It's not that the state of North Carolina has been "penny wise and pound foolish." It has been penny foolish and pound foolish.
Today's News & Observer reports that the state might not have the money to operate all the new buildings it has built on university campuses. Anyone who has visited a University of North Carolina campus in the past few years has seen the transformation that has taken place throughout the system. Bolstered by a $3 billion bond issue passed a few years ago and additional capital spending, the university's 16 campuses have been transformed. New buildings have been wedged into seemingly every nook and cranny of the campuses. South Campus at UNC-Chapel Hill has gone from an outlying suburb to a megalopolis in the past couple of decades. Construction at Appalachian State has overwhelmed sleepy little Boone. N.C. State has created a whole new university at the Centennial Campus. And these are just three examples.

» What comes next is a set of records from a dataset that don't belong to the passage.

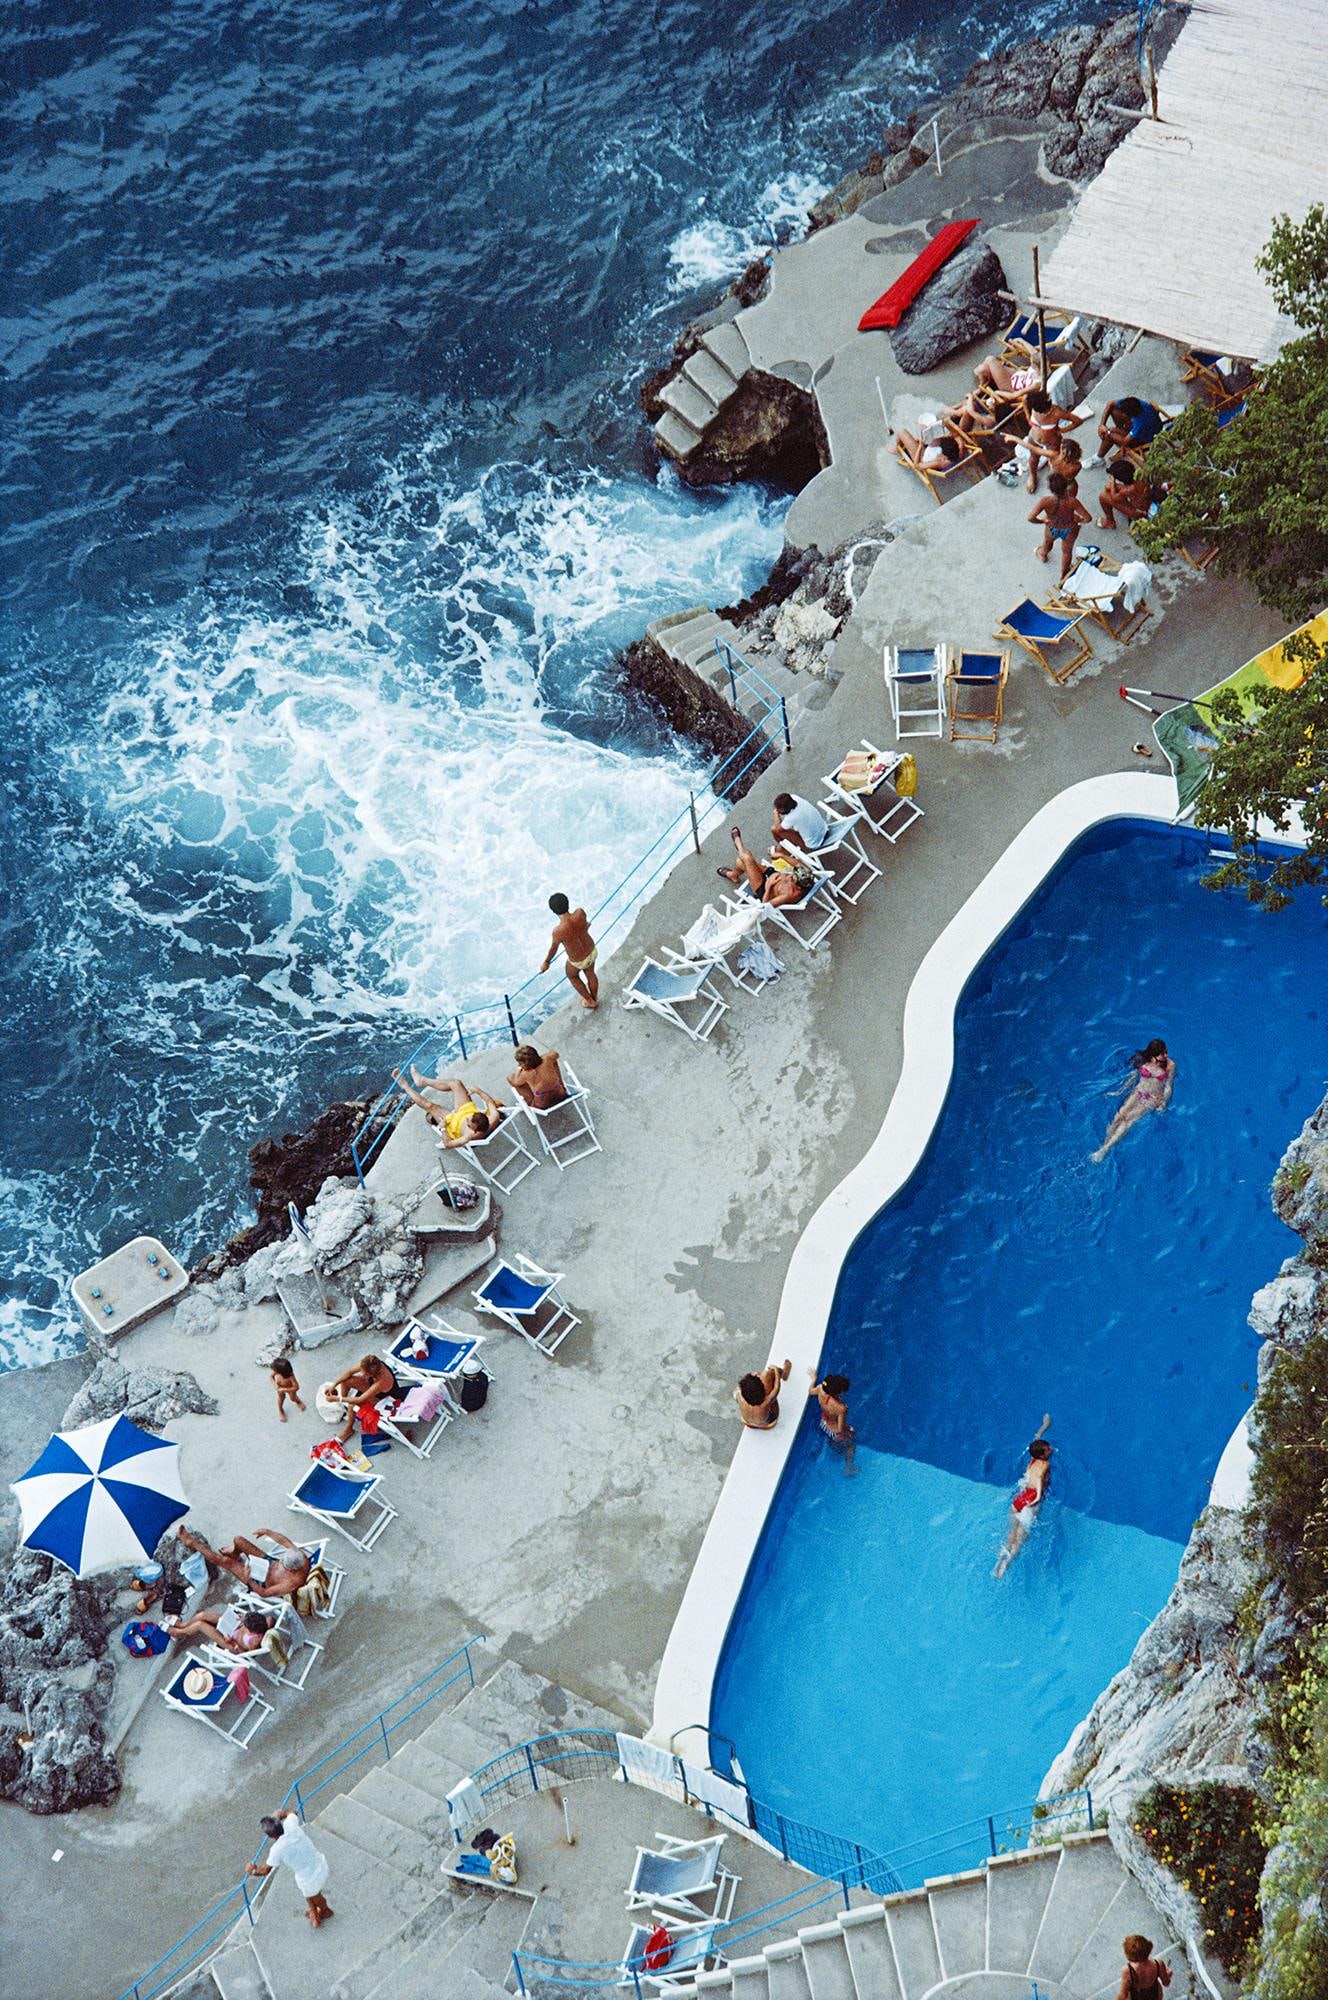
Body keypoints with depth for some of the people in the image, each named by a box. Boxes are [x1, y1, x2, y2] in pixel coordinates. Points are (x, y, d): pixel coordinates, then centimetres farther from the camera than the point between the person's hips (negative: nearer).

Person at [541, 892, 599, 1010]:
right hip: (592, 951, 4)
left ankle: (590, 1001, 51)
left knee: (572, 975, 32)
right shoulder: (580, 913, -29)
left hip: (578, 961, -3)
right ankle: (595, 998, 60)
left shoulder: (558, 931, -39)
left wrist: (546, 962, 4)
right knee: (590, 973, 34)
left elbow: (553, 949, -18)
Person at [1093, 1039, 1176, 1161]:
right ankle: (1104, 1144, -25)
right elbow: (1134, 1077, 13)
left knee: (1128, 1119, -22)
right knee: (1119, 1116, -22)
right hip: (1138, 1093, 3)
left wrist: (1163, 1103, -10)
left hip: (1154, 1099, -3)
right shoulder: (1143, 1060, 0)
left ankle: (1105, 1149, -29)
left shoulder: (1170, 1065, -5)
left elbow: (1168, 1087, 0)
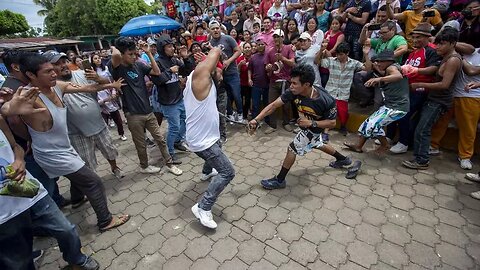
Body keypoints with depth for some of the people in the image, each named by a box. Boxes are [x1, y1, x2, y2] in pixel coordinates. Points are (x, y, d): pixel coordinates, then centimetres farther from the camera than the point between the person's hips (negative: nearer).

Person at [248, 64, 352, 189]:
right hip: (307, 124, 6)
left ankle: (279, 180, 10)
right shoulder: (294, 92, -29)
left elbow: (332, 123, -23)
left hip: (315, 128, -6)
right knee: (318, 144, 28)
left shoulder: (326, 101, -38)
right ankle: (343, 159, 54)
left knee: (292, 148, -7)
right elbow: (274, 105, -29)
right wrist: (256, 119, -38)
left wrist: (311, 123, -37)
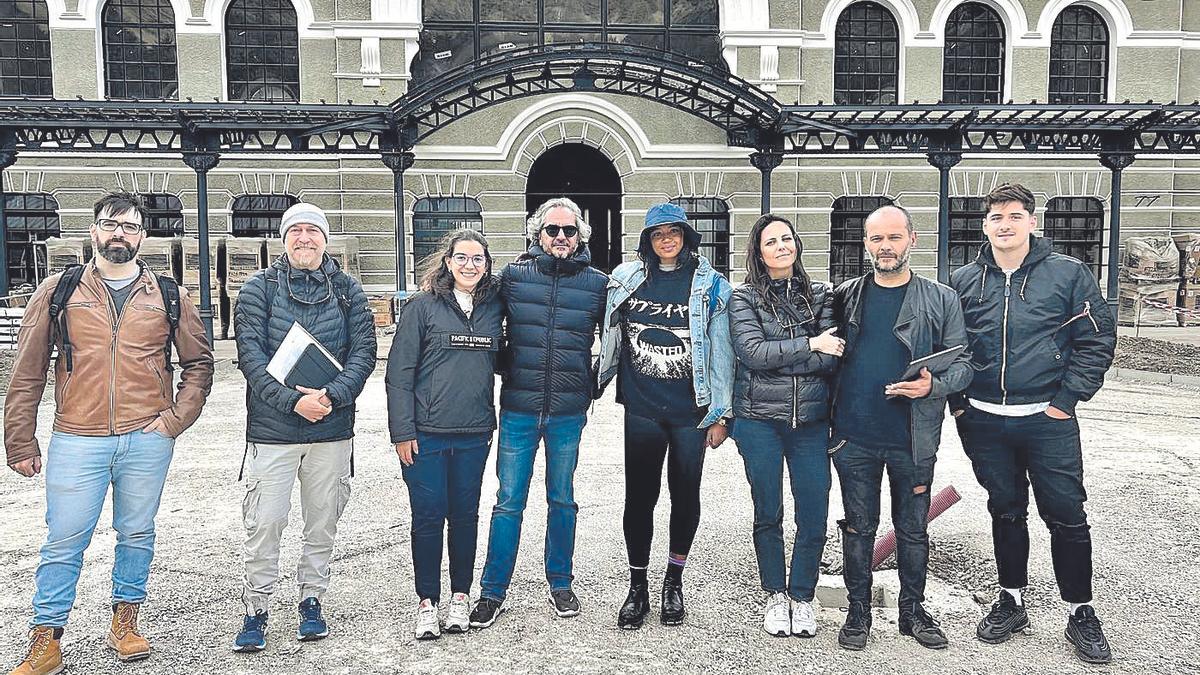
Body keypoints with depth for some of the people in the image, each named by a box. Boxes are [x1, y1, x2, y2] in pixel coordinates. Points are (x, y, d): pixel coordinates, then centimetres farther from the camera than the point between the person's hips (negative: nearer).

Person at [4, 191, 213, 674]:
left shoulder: (168, 296, 7)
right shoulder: (58, 291, 5)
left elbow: (199, 362, 12)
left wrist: (176, 419, 0)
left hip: (147, 440, 1)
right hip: (76, 440, -1)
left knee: (137, 535, 12)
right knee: (63, 543, 4)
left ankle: (125, 622, 28)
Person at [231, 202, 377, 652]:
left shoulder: (348, 291, 6)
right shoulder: (259, 289, 1)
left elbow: (363, 351, 0)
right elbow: (251, 355, -7)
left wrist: (332, 395, -16)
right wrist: (293, 400, -19)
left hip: (333, 429, 2)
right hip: (272, 428, -2)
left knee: (322, 523, 12)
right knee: (264, 523, -1)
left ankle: (311, 602, 28)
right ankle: (256, 611, 15)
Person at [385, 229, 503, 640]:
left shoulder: (493, 308, 7)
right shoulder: (423, 306, -4)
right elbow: (399, 371, -5)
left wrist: (493, 423, 12)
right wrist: (402, 431, -9)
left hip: (473, 435, 3)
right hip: (426, 433, -3)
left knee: (465, 515, 11)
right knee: (428, 517, 3)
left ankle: (461, 596, 24)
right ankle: (427, 602, 16)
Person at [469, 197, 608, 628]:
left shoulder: (597, 283, 2)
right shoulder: (513, 276, 1)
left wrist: (593, 385, 9)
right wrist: (507, 372, 9)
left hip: (569, 413, 1)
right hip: (518, 411, -1)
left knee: (562, 500, 14)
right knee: (508, 503, 4)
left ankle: (560, 584, 29)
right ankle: (493, 592, 15)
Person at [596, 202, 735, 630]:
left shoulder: (710, 285, 2)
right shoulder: (626, 280, 6)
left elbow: (720, 351, 2)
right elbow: (611, 341, 14)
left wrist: (720, 413, 0)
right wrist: (596, 384, 12)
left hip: (691, 410, 0)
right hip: (641, 408, 1)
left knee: (686, 495, 7)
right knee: (639, 495, 4)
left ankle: (673, 582, 26)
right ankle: (637, 587, 18)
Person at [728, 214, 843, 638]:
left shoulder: (820, 296, 8)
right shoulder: (745, 298, 1)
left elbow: (831, 359, -3)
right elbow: (751, 352, -14)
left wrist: (774, 361, -13)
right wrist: (809, 346, -11)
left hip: (811, 420, 2)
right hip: (759, 420, -1)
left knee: (814, 516, 2)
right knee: (768, 513, 9)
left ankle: (802, 597, 21)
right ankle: (775, 595, 26)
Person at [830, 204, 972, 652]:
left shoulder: (941, 300, 1)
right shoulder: (846, 297, 4)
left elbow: (962, 362, 1)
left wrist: (934, 385, -20)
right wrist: (830, 418, -1)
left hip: (913, 439, 0)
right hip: (854, 435, 1)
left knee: (913, 529, 13)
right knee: (858, 527, 11)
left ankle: (913, 609, 30)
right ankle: (858, 610, 25)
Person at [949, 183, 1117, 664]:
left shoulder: (1067, 273, -2)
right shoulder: (963, 281, 5)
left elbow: (1098, 339, -3)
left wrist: (1066, 399, -8)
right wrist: (957, 403, 1)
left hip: (1048, 421, -2)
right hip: (984, 423, 3)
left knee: (1067, 517, 2)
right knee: (1005, 512, 15)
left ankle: (1081, 612, 19)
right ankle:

Now, it seems, the state can't find the money to use the new buildings that are coming on line. Not only is the state saddled with debt, it is saddled with operating costs it either did not anticipate or assumed economic growth would cover. Wake up! The economy isn't growing; it's shrinking, and so is state tax revenue.
More conservative budgeting would have anticipated operational costs and would have been more cautious about capital expenditures. Revenue streams change. When the state commits to debt for the next 10 or 20 years, it is gambling, and while some gambling might be advisable (we all gamble on our home mortgages), caution should be the watchword. Don't borrow more than you can afford to pay back in a worst case (or at least bad-case) scenario.
The state may have little choice but to raise taxes or fees in a bad economy or to mothball these expensive buildings, gaining no return on our investment, until state revenues revive. And we don't know when that might be.